Bırakın Ya hu, Adam öfkelensin!

Kadir Gürcan

Kadir Gürcan

02 Eki 2017 10:39
  • Sayın Cumhurbaşkanı’nın New York’taki bir konuşmasında, dinleyiciler arasında yükselen protesto seslerine tepkisi bir hayli garipti. Nasıl resmetsek karar veremedik ama, iktidarın “Gezici” görmüş hali belki bir fikir verebilir. Son yıllarda her söylediğine mürid inkiyadı ve Mevlevi itminanı ile gerdan kıran dinleyiciler Hazret’in tahammül sınırını iyice gevşetmiş. Arka sıralardan yükselen her ses, yıpramış asabiyetleri akordsuz kemana çeviriyor.
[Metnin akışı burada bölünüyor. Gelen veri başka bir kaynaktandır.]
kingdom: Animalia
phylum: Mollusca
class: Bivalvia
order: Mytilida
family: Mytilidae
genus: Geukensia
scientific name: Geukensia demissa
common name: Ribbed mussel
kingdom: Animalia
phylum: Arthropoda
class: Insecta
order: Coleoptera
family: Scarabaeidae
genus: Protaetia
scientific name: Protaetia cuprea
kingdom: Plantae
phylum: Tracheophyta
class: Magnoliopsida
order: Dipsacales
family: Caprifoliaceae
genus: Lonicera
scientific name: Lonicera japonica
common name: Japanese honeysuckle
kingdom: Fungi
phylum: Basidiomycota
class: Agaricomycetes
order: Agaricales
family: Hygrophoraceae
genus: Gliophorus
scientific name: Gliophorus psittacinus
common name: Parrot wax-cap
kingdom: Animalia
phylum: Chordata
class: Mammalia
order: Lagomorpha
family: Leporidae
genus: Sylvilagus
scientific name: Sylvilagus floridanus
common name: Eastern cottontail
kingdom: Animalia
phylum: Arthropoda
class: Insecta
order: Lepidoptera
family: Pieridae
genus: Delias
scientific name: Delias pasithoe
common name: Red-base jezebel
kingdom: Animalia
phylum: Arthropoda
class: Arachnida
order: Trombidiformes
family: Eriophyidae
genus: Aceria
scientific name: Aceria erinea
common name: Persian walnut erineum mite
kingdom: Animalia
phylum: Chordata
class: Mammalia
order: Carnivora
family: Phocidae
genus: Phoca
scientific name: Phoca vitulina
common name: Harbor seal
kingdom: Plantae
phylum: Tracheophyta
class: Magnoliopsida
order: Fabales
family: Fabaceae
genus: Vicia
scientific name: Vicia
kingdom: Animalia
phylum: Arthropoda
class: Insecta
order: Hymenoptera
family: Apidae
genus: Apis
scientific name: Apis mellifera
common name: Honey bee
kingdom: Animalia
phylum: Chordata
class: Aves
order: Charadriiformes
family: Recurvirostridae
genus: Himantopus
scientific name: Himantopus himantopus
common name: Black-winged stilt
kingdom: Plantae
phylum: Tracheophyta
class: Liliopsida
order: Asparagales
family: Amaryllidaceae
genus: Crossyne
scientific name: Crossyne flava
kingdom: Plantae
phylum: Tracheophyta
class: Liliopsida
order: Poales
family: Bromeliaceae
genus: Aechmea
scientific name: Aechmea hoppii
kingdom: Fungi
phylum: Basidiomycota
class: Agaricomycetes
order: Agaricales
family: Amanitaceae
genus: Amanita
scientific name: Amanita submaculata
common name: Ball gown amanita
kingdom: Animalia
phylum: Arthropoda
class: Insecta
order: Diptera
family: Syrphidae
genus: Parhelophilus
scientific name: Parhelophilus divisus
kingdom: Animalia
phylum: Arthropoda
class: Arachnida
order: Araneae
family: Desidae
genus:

    Kola tenekesi ezilse, “Saray mı bombalanıyor?” telaşına kapılanlar var. New York’ta bağırıp-çığıranlar “Demokrasi ve insan hakları! Türkiye’yi diktatörler idare ediyor!” sloganları atan bir avuç terörist(!). Yabancı memleketlerde hayatını idame ettirmek zorunda kalanlar yurt içindeki vatandaşlar gibi “İş, aş, eş!” istemiyorlar. Ülke hasretlerini bu şekilde bir his boşalması ile hafifletiyorlar. 

    Sayın Cumhurbaşkanı yabancı bir gazeteciye verdiği röportajda “Cezaevine konulan gazetecilerin bir çoğu terörist!” diyerek su üzerinde kalmaya çalışsa da yabancı dillerde yayınlanan demokrasi raporları, Türkiye’nin demokrasi karnesine geçer not vermiyorlar.

    Yurt dışı seyahatlerinde rical-i devleti yuhalayıp, protesto edenler ise içeriye tıkılamayan cahil-cühela takımı. Onların hakkından da Cumhubaşkanlığı korumaları gelecek ama, maganda takımı ABD’nin “Most Wanted” listesinde. ABD’de adam dövmeye gidelim derken, elin-alemin zindanlarında çürümek de var. Şehir Kabadayılığı’nın pili, yurtdışı pasaport kontrollerine kadar geçerli.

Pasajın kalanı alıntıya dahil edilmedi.